_Objective_
Quote the lines below word for word, leaving out the pictures.

_Extracted data_
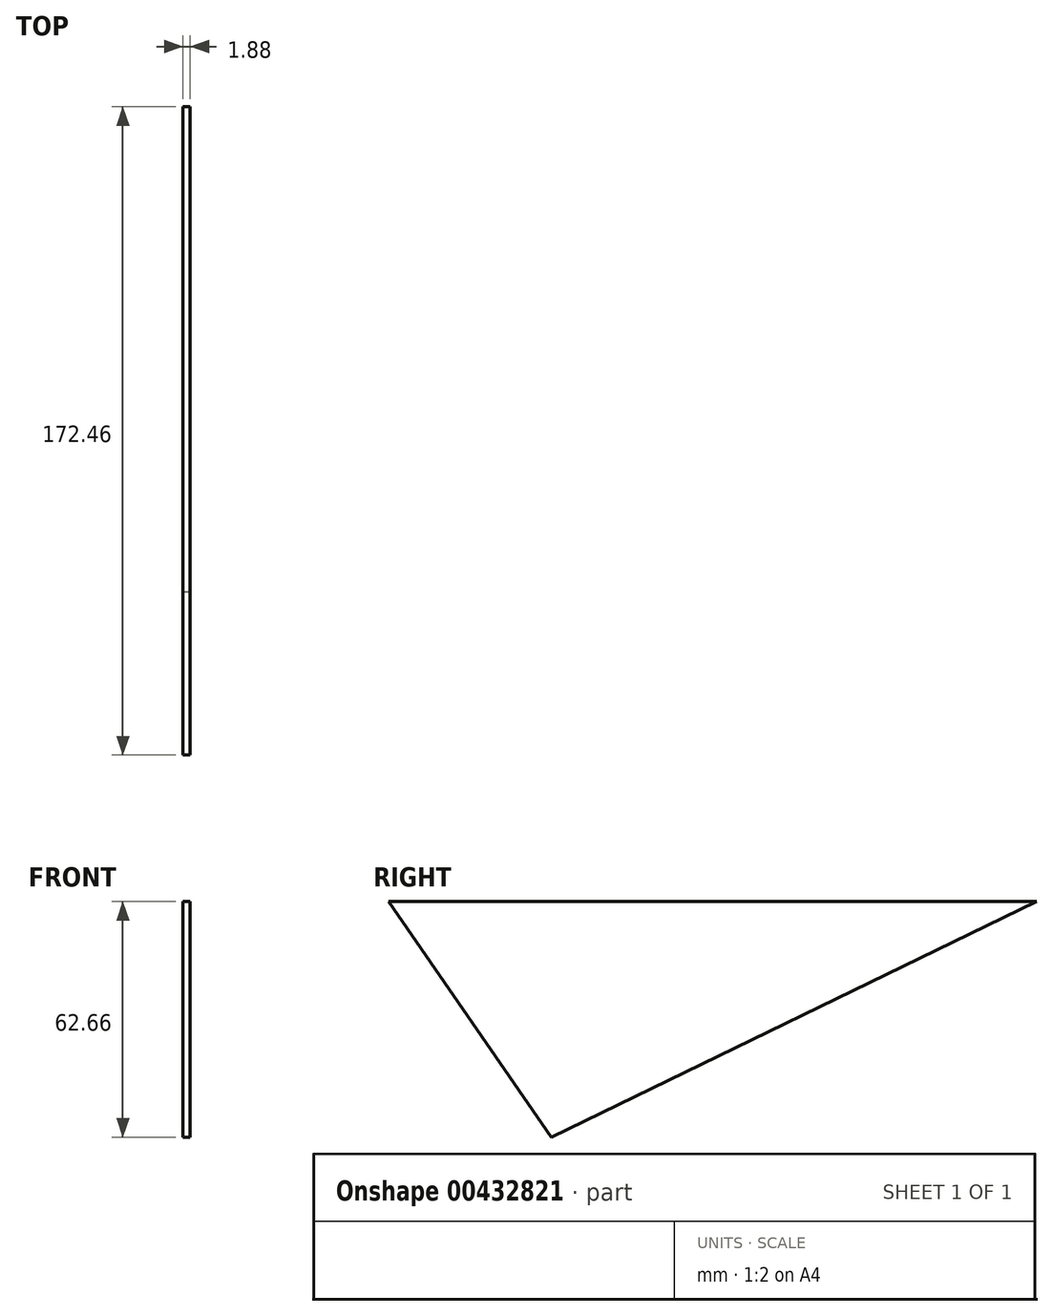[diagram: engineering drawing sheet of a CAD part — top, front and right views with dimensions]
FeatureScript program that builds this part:
annotation { "Feature Type Name" : "Feature", "Feature Type Description" : "" }
export const myFeature = defineFeature(function(context is Context, id is Id, definition is map)
    precondition{}
    {
        {
            var Q0;
            Q0=qCreatedBy(makeId("Right.planeOp"),FACE);
            var sketch = newSketch(context, id + "F0", { "sketchPlane" : qUnion([Q0])});
            skLineSegment(sketch, "E0", {"start": v(84.2, 0) * mm, "end": v(-88.26, 0) * mm});
            skLineSegment(sketch, "E1", {"start": v(-88.26, 0) * mm, "end": v(-44.9, -62.66) * mm});
            skLineSegment(sketch, "E2", {"start": v(-44.9, -62.66) * mm, "end": v(84.2, 0) * mm});
            skSolve(sketch);
        }
        {
            var Q0;
            Q0 = qSketchRegion(id + "F0", true);
            extrude(context, id + "F1", {"entities" : qUnion([Q0]), "depth" : 1.88 * mm});
        }
    });
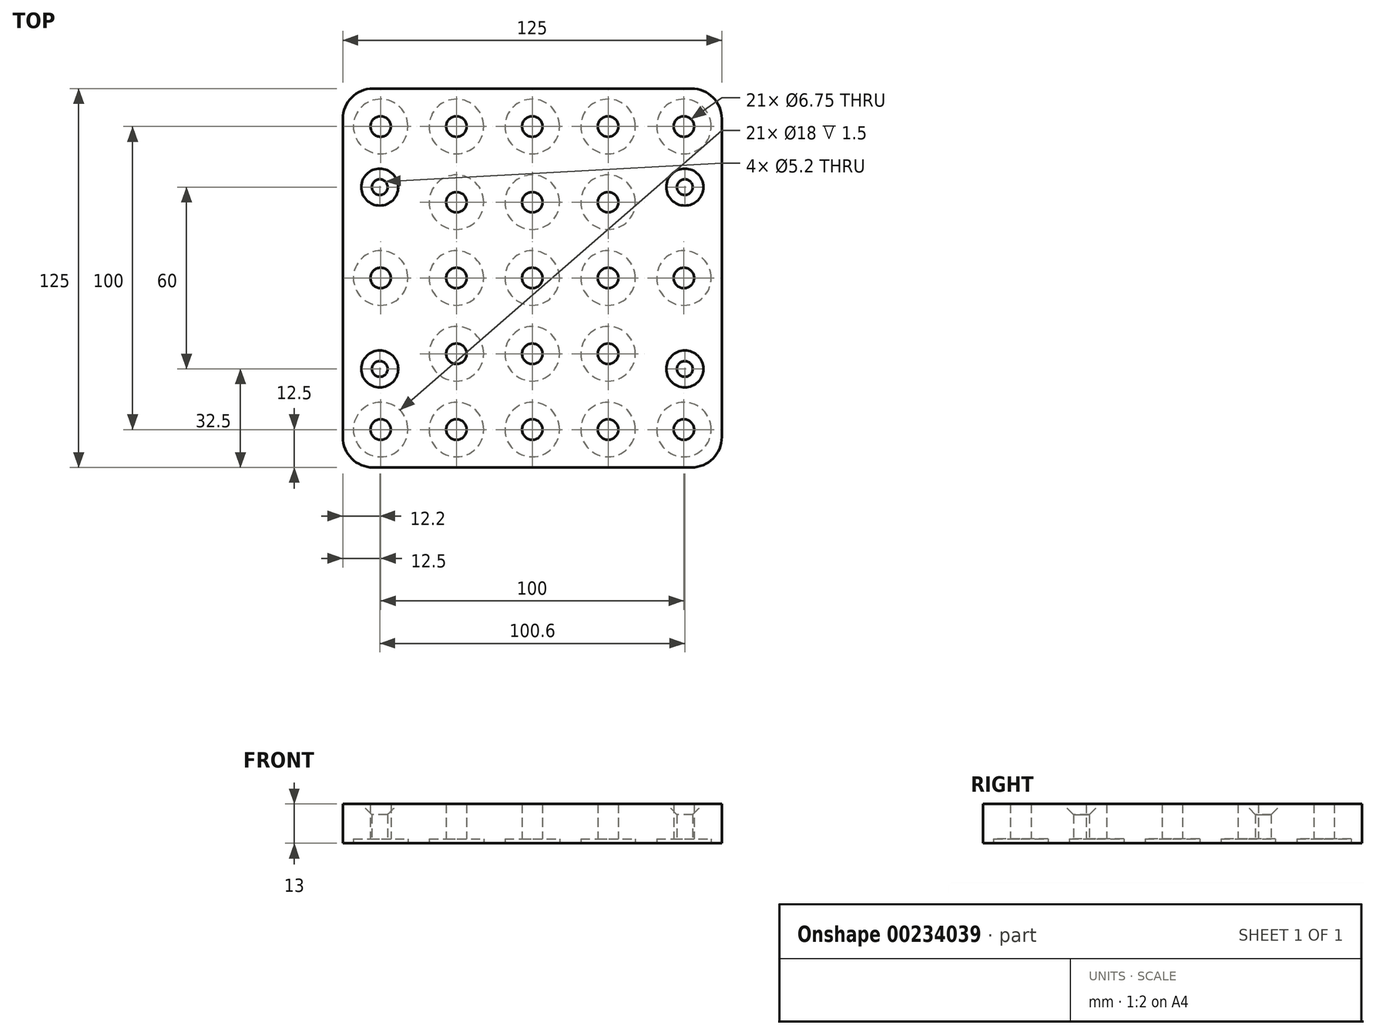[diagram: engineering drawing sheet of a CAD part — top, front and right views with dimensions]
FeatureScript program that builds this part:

_Reply to the task_
[diagram: engineering drawing sheet of a CAD part — top, front and right views with dimensions]
FeatureScript program that builds this part:
annotation { "Feature Type Name" : "Feature", "Feature Type Description" : "" }
export const myFeature = defineFeature(function(context is Context, id is Id, definition is map)
    precondition{}
    {
        {
            var Q0;
            Q0=qCreatedBy(makeId("Right.planeOp"),FACE);
            var sketch = newSketch(context, id + "F0", { "sketchPlane" : qUnion([Q0])});
            skLineSegment(sketch, "E0", {"start": v(84.2, 0) * mm, "end": v(-88.26, 0) * mm});
            skLineSegment(sketch, "E1", {"start": v(-88.26, 0) * mm, "end": v(-44.9, -62.66) * mm});
            skLineSegment(sketch, "E2", {"start": v(-44.9, -62.66) * mm, "end": v(84.2, 0) * mm});
            skSolve(sketch);
        }
        {
            var Q0;
            Q0 = qSketchRegion(id + "F0", true);
            extrude(context, id + "F1", {"entities" : qUnion([Q0]), "depth" : 1.88 * mm});
        }
    });
[diagram: engineering drawing sheet of a CAD part — top, front and right views with dimensions]
FeatureScript program that builds this part:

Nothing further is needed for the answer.